Il futuro della mobilità è già iniziato e l’Italia rischia di perderne il passo. È questo il monito contenuto nel primo “Libro Bianco” sulla mobilità elettrica redatto da Motus-E, l’associazione di riferimento per la mobilità a zero emissioni. Il volume è stato presentato il 10 giugno a Roma nel corso della conferenza «Innovazione automotive: un pilastro della competitività europea», alla presenza del ministro dell’Ambiente e della Sicurezza energetica, Gilberto Pichetto Fratin, e dei principali attori del mondo industriale ed energetico.

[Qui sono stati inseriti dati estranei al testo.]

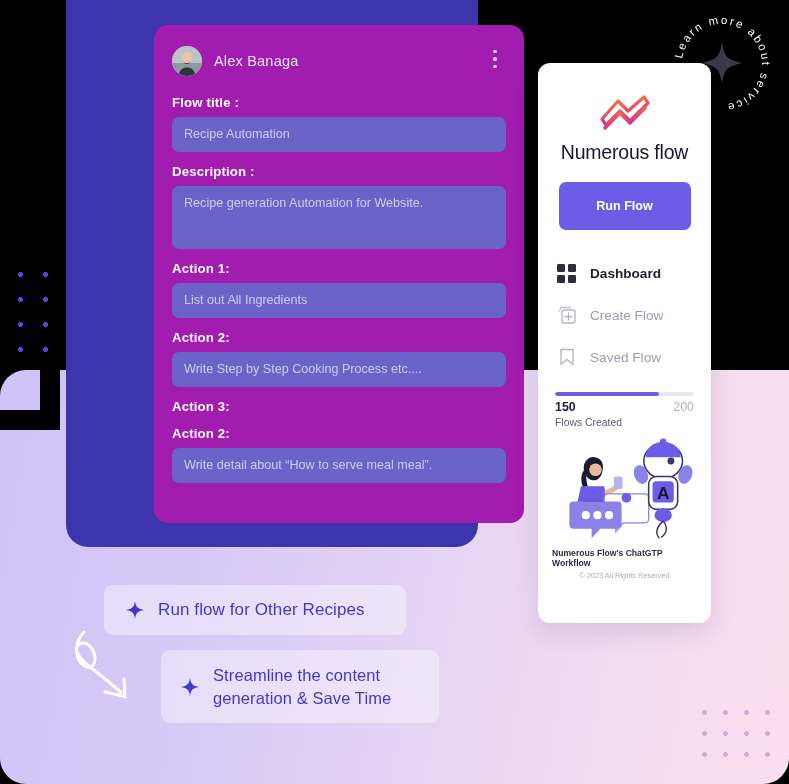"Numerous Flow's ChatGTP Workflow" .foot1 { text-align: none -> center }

“Oggi quasi un’auto su cinque venduta nel mondo è 100% elettrica”, ha dichiarato Fabio Pressi, presidente di Motus-E. “Se non vogliamo restare spettatori di una trasformazione che riguarda il futuro industriale dell’Italia, dobbiamo agire subito, partendo dai dati e puntando su una strategia condivisa”.

 

Italia avanti sulle colonnine, ma indietro sulle immatricolazioni

Il “Libro Bianco” fotografa l’attuale scenario in Italia e in Europa. A colpire, è il paradosso italianoun punto di ricarica ogni 5,4 auto elettriche, meglio della media europea (1 ogni 8,3) e persino della Cina (1 ogni 9), ma una quota di mercato delle BEV ferma al 5%, contro il 17% europeo. Attualmente in Italia circolano circa 300.000 auto elettriche, decuplicate rispetto al 2020, ma ancora lontane dagli oltre 8,8 milioni di veicoli BEV presenti sulle strade del continente.

 

Un documento per orientare scelte e politiche pubbliche

Con oltre 100 grafici, tabelle e indicatori numerici, il “Libro Bianco” di Motus-E si propone come uno strumento analitico e strategico, rivolto a decisori pubblici, imprese, stakeholder e operatori del settore. Il documento, che contiene anche la prima Mappa della filiera italiana delle batterie, è pensato per diventare il punto di riferimento per chi desidera comprendere i trend globali e nazionali legati all’elettrificazione dei trasporti, alla trasformazione digitale e al ruolo sempre più sinergico tra automotive ed energia.

 

Le otto proposte concrete al Governo

Motus-E ha incluso nel “Libro Bianco” anche otto proposte normative che puntano a supportare l’Italia nella transizione industriale, favorendo investimenti, competitività e sostenibilità. Ecco le principali:

 

1. Deducibilità fiscale per le auto aziendali elettriche

Per stimolare la transizione delle flotte e sviluppare il mercato dell’usato BEV.

 

2. Riforma delle tariffe per la ricarica pubblica

Per ridurre gli oneri sull’energia e migliorare la competitività del servizio.

 

3. Elettrificazione del trasporto merci

Attraverso il rifinanziamento di strumenti per il rinnovo del parco veicoli industriali.

 

4. Riciclo delle batterie litio-ione

Adeguando il quadro normativo e puntando sulla leadership europea nel settore.

 

5. Parità fiscale per la ricarica domestica

Eliminare le disparità tra utenti di auto elettriche e endotermiche.

 

6. Noleggio elettrico a lungo termine sociale

Un’opportunità da sostenere con il Social Climate Fund per rendere l’elettrico accessibile a più cittadini.

 

7. Estensione del regime energivori

 

Anche alle imprese del TPL e della logistica per abbattere i costi energetici.

 

8. Favorire l’energia rinnovabile nei trasporti

Con un uso più intelligente dei crediti di immissione in consumo previsti dalla Direttiva RED III.

 

L’Italia può ancora guidare la transizione

Il presidente di Motus-E, Pressi, ha concluso con un messaggio chiaro: “Abbiamo bisogno di politiche industriali coraggiose, capaci di guidare la transizione, sostenere le imprese, creare occupazione e proteggere l’ambiente. Il “ibro Bianco” è la base per una nuova stagione di confronto, dove dati, soluzioni e visione industriale devono camminare insieme. Nel contesto europeo ed extraeuropeo in cui l’elettrificazione procede a ritmi sempre più sostenuti, l’Italia può ancora essere protagonista, ma servono decisioni rapide, coordinate e lungimiranti.